Tuesday, January 29, 2013

Otis The Wolf, parts 1158 - 1161



1158. Otis may have considered the Boy to be dumb, obtuse and unaware of his surroundings but that was not really a fair assessment. As you know, his father was a blacksmith, so was his grandfather. There was not a time he could remember that did not contain the roar of the hearth and the bellows, and the ring of the hammer on the steel. Therefore he had a certain inbred awareness of all things pertaining to the family profession.


1159. 1000 years ago the blacksmith profession was not just any profession. He was a man who could put certain things to rights, certain things that the life of any community were entirely dependent on. The blacksmith in the dark ages, was like a doctor in modern war. An emergency arises and all make way for the Doctor, regardless or where and for whom the crisis strikes. So too, 'Is there a blacksmith in the house' was a medieval cry for help of the  desperate traveler.
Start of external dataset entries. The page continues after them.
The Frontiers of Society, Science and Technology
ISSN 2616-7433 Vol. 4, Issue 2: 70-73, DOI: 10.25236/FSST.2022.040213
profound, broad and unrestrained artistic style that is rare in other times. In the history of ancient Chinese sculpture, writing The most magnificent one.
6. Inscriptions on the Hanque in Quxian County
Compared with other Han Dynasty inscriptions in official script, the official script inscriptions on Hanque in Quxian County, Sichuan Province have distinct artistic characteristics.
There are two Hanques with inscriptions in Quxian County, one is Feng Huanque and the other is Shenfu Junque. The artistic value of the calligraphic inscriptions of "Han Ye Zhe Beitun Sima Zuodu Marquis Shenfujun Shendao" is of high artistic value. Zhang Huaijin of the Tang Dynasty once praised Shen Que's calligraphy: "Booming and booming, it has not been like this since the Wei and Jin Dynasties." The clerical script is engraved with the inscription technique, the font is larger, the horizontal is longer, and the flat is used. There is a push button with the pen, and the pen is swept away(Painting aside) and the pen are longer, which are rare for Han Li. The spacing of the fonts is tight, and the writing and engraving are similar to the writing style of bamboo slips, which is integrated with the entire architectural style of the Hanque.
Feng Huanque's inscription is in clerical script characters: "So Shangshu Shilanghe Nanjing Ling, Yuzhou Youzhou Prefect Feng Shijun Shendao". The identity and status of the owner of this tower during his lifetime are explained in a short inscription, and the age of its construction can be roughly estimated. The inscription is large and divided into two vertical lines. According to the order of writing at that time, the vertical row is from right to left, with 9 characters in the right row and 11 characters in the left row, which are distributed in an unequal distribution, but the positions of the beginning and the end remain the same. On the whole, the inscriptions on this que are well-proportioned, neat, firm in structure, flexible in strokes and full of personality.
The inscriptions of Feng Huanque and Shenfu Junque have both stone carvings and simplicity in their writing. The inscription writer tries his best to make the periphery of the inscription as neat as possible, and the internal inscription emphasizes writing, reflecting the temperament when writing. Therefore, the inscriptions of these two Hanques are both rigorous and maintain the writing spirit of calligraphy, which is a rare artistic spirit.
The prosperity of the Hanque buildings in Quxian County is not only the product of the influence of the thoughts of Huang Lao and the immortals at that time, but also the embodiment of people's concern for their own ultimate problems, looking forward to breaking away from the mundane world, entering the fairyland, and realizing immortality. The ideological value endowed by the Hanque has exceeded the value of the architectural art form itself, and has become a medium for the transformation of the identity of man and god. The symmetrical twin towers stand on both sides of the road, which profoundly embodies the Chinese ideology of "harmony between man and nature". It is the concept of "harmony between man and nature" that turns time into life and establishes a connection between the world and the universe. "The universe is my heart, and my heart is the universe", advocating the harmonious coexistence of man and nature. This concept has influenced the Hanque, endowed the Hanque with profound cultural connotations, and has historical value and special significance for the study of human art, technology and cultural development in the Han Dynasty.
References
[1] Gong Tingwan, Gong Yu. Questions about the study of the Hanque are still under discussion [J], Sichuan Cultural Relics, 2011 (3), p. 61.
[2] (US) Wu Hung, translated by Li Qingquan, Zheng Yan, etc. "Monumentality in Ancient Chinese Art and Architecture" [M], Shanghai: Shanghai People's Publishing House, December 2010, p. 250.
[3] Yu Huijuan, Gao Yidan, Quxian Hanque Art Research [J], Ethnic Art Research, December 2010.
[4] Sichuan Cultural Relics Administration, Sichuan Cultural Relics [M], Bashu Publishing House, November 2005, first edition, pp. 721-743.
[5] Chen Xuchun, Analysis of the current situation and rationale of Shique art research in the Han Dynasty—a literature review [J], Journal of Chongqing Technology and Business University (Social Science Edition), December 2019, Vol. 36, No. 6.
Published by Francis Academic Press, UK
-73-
1160. This Boy, only thirteen, already had all of the inbred habits and mannerisms of the accomplished mechanic. Seeing the cart in the distance he instantly noticed the damaged rear right wooden wheel, which was flopping slightly from side to side, unlike the undamaged wheels.


1161. At fifty yards away he could see that it was one of those very old wooden wheels of a type long out of use, a wheel devoid of any steel reinforcement either at the rim or the hub. It was a wheel used now only by desperate people out on the road with dilapidated equipment; the type of traveler that can not afford to stop for  needed repairs, and for whom any breakdown was disastrous.